Na entrevista, não fosse um
bom mineiro, José Murilo diz
que desse processo resultou o
Brasil de hoje; se para bem ou
para mal, é Guimarães Rosa
quem decide: "Pãos ou pães,
questão de opiniães". Mas
quem leu seus importantes trabalhos sabe que ele vê com
bons olhos os anos em que "a
colônia virou metrópole".
Mais ainda, o entusiasmo de
José Murilo pela figura de dom
Pedro 2º, manifestado claramente na biografia que escreveu sobre o monarca ("Dom
Pedro 2º", Companhia das Letras), contrastando-a com os
barões conservadores do Império, leva-o a valorizar o Segundo Reinado na comparação
com a República, nascida com a
mácula da intervenção militar.
Visão negativa
A segunda versão do período
tem como principal figura outro historiador de primeira linha, o pernambucano Evaldo
Cabral de Mello.

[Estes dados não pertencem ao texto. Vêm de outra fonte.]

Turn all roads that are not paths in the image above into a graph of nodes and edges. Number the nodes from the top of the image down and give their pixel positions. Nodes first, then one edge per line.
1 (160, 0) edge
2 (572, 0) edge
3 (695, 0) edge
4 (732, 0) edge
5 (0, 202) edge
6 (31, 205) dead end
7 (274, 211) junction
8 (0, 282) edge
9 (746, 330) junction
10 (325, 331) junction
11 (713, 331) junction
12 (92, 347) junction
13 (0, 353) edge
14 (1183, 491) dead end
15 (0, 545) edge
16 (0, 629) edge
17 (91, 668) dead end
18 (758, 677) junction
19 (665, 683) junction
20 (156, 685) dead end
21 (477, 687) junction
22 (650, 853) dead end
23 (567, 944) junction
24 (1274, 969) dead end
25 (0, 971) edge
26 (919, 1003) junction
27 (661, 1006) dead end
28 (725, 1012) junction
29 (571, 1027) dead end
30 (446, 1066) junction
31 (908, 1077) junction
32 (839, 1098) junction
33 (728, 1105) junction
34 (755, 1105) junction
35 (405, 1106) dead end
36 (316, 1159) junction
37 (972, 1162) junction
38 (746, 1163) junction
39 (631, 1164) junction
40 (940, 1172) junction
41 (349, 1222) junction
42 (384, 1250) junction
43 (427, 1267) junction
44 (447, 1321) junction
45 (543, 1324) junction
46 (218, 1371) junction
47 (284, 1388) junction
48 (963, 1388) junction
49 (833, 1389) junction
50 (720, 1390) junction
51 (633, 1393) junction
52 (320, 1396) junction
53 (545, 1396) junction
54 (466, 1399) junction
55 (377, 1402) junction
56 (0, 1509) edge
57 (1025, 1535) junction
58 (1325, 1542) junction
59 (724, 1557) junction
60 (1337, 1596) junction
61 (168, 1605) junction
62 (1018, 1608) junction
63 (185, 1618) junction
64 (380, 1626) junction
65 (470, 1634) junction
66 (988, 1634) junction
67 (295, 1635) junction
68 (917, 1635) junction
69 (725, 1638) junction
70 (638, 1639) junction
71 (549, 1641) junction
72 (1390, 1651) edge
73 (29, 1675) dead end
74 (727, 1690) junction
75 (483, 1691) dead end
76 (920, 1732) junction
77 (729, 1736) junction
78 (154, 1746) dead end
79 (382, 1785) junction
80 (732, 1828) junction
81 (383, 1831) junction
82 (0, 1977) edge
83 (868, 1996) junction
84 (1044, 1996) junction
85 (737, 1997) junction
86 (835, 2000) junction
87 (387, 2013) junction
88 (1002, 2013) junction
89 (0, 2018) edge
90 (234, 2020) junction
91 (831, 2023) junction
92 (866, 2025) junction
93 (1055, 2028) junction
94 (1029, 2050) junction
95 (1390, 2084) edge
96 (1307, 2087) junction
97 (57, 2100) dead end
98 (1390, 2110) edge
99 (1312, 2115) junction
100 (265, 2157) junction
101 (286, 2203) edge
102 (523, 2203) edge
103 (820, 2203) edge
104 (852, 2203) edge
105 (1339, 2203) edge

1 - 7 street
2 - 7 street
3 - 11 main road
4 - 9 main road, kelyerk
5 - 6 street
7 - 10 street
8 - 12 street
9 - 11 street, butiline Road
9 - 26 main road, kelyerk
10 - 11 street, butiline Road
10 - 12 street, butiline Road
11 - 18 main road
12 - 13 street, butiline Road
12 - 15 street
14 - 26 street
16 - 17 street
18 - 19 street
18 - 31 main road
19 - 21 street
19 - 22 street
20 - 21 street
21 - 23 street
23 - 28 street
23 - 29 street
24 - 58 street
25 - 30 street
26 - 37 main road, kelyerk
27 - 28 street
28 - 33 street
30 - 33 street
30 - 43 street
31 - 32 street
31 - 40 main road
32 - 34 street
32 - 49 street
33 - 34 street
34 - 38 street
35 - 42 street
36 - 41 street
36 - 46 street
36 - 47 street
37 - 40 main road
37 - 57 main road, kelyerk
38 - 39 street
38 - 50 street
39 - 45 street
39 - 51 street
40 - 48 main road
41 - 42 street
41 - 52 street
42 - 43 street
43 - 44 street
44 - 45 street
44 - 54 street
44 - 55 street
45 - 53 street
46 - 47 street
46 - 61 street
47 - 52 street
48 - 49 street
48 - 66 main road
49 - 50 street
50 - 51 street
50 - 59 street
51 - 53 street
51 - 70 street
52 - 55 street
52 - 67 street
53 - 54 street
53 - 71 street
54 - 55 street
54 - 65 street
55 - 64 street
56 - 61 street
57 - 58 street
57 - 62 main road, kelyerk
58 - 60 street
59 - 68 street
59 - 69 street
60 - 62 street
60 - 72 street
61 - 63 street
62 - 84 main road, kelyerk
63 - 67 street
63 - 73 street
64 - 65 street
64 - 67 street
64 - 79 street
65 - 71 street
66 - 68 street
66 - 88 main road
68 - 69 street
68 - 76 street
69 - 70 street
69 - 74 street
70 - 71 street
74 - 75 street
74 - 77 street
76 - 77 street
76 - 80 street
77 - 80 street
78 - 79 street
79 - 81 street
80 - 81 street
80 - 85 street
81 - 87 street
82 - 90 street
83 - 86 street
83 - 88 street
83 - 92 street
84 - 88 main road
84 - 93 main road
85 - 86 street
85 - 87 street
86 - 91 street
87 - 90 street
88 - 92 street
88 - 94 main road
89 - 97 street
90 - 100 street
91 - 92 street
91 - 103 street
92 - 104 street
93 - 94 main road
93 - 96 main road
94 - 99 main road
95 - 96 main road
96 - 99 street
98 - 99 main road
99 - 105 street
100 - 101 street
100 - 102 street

Presente no
mesmo número do Mais!,
Evaldo bate de frente com as
comemorações pela vinda da
família real para o Brasil.
Em seus livros ("A Outra Independência", ed. 34, "A Ferida
de Narciso - Ensaio de História
Regional", Senac-SP), Cabral
de Mello lança dúvidas sobre os
postulados da unidade do país
e da construção da identidade
nacional, pela via de um projeto extremamente conservador.
Ele tem uma visão francamente negativa da presença de
dom João 6º no Rio de Janeiro,
afirmando que o Rio se transformou, em seu tempo, numa
cidade portuguesa, enquanto
uma corte parasitária explorou
as Províncias, como aliás iria
ocorrer também ao longo do
Império.
O ponto de vista de Cabral de
Mello tem antigas raízes regionais, como se vê com o exemplo do republicano Afonso de
Albuquerque Melo, que publicou no Recife, em 1864, "A Liberdade no Brasil - Seu Nascimento, Vida, Morte e Sepultura". Em "A Ferida de Narciso",
ele cita vários trechos demolidores desse trabalho.
É curioso como, num período de estabilidade do Segundo
Reinado, investe contra a "fatalidade" lastimável da vinda da
corte para o Brasil, lamentando
que fosse ela "hoje bendita", a
ponto de agradecer à providência divina que nos dera assim
"uma monarquia, um povo feliz e não sei que mais", poupando-nos à sorte das vizinhas repúblicas espanholas.
Cabral de Mello acentua que
a Independência do Brasil, na
forma como se deu, foi um projeto da burocracia da corte e
das elites econômicas do centro-sul.
Entre outras coisas -diz
ele-, a Independência implicou a sufocação dos movimentos regionais, em especial os do
Nordeste, cujas bandeiras
eram, com gradações e variações, o republicanismo, a extinção da escravatura, a implantação de um regime federativo e a
autonomia provincial, sem ignorar a composição heterogênea desses movimentos.
Entre outros exemplos, cita
o caso da Revolução Praieira,
que agregou senhores de engenho e a plebe urbana, com reivindicações díspares.
Razões
Quem tem razão? -perguntaria o leitor, insatisfeito com a
saída pela porta das "opiniães".
Seria irresponsável, da minha
parte, enveredar em poucas linhas por uma apreciação que
merece um ensaio. Com essa
ressalva, creio que ambas as interpretações têm virtudes e
problemas.
Exemplificando, há boas razões para acreditar que a fragmentação da colônia levaria a
um quadro de guerras e de caos
que, comparativamente, atrasou a formação da Argentina
moderna, antes de aquele país
empreender um crescimento
extraordinário.
Ao mesmo tempo, não é possível visualizar o Segundo Reinado pelas lentes de dom Pedro
2º. A erudição, o espírito liberal, as maneiras simples do imperador não servem para ocultar o atraso de um país de analfabetos, clientelista, manchado
por um sistema escravista encravado na sociedade.
BORIS FAUSTO , historiador, é presidente do
Conselho Acadêmico do Gacint (Grupo de Conjuntura Internacional) da USP. É autor de, entre
outros, "A Revolução de 30" (Cia. das Letras).